Lyft, Inc. (LYFT) today released its first Lyft Multimodal Report, an important illustration of Lyft’s impact across race, gender, and socioeconomic status, including critical workers during the COVID-19 pandemic.
The report draws on survey responses from thousands of riders across the country to learn who they are and how they’re getting around.
Shared bikes and scooters have seen tremendous growth in recent years — and with it, greater potential for social impact in the communities we serve.
In 2020, over 1.8 million new riders tried Lyft’s shared bikes and scooters.
These sustainable, affordable micro-mobility options enhance urban transportation networks and make it easier for people to get around without owning a car.
It’s why in 2018, Lyft acquired Motivate, North America’s largest bike-share operator, and added shared scooters as a convenient and fun option for short trips.

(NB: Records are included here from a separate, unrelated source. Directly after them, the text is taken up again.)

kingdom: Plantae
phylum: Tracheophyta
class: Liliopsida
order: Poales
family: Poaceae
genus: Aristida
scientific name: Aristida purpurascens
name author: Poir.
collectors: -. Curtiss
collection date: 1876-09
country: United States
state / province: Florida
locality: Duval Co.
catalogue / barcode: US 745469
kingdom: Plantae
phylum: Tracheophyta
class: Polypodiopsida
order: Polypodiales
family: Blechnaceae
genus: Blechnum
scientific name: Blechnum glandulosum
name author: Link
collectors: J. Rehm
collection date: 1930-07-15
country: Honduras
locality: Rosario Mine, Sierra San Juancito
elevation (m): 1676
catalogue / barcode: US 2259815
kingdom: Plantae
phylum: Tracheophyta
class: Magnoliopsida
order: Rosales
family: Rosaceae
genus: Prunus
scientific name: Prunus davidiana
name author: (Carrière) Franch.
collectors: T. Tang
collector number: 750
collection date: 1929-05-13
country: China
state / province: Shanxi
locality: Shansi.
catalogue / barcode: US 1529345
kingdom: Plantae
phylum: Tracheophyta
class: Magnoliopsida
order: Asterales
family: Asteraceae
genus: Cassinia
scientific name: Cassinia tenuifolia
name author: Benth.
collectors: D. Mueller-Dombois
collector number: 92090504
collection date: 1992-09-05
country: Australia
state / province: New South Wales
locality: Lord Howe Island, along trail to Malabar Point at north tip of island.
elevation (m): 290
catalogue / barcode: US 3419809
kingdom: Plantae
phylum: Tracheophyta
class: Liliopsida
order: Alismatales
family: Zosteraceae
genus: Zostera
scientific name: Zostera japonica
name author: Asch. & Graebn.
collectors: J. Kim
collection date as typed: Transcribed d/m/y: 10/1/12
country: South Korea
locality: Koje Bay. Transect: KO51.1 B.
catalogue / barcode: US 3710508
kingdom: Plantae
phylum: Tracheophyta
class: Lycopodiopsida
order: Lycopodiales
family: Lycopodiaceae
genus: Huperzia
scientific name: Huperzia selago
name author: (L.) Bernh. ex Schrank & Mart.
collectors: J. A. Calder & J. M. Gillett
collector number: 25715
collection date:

Today, Lyft operates shared micro-mobility in 15 markets with our local city partners.
“If you want to reduce personal car ownership and bolster public transit systems in cities, this data clearly shows that shared micro-mobility plays an important role in building a multimodal alternative that meets the needs of riders,” said Caroline Samponaro, Head of Transit, Bike and Scooter Policy at Lyft. “The pandemic has changed the way people get around, and we are seeing encouraging signs that shared bikes and scooters are creating positive impacts on equity, sustainability, and the built environment in our communities.”
Key results include
Enhance mobility access in underserved communities.
- 53% of Lyft’s shared micro-mobility riders identify as members of racial and/or ethnic minority groups.
- The median household income of Lyft’s shared micro-mobility riders is $56,000.
- In New York City’s Citi Bike system, 49% of first-time riders in 2020 were women. The share of rides taken by women in this system grew nearly 25% from 2019 to 2020.
- 31% of Lyft’s bike-share stations are located in low-income areas, as defined by the U.S. Department of Housing and Urban Development.
- Members of Lyft’s reduced-fare bike-share and shared scooter programs rely on micro-mobility to get around: they take 12% more rides than standard members.
Provide a resilient mobility option during the COVID-19 pandemic.
- 28% of Lyft’s shared micro-mobility riders took more trips during the COVID-19 pandemic.
- 44% of Lyft’s shared micro-mobility riders said it would have been difficult or even impossible for them to access essential services throughout the pandemic without shared micro-mobility.
- Through Lyft’s Critical Workforce Program, essential workers have taken over 1.1M rides to date. 80% of these riders were brand new members of Lyft’s micro-mobility services.
Connect with public transit and encourage sustainable travel behaviors.
- 79% Lyft’s shared micro-mobility riders have used shared micro-mobility to connect to public transit.
- 54% of Lyft’s shared micro-mobility riders do not own or lease a personal vehicle. Among bikeshare members, this figure is 70%.
- Lyft’s shared micro-mobility riders own over half a million fewer vehicles because of the availability of shared micro-mobility services.
By providing riders with the best way to enjoy different mobility options in one place, Lyft delivers what people really want: the true freedom to ride.
Lyft has the opportunity to deliver one of the most significant shifts to society since the advent of the car. We’re excited to see how our integration of transit, bikes, and scooters will continue to bring us closer to our vision of cities for people.
Check out the full report here.
Lyft was founded in 2012 by Logan Green and John Zimmer to improve people’s lives with the world’s best transportation and is available to 95 percent of the United States population as well as select cities in Canada.
Lyft is committed to effecting positive change for our cities and making cities more livable for everyone through initiatives that bridge transportation gaps, and by promoting transportation equity through shared rides, bike-share systems, electric scooters, and public transit partnerships.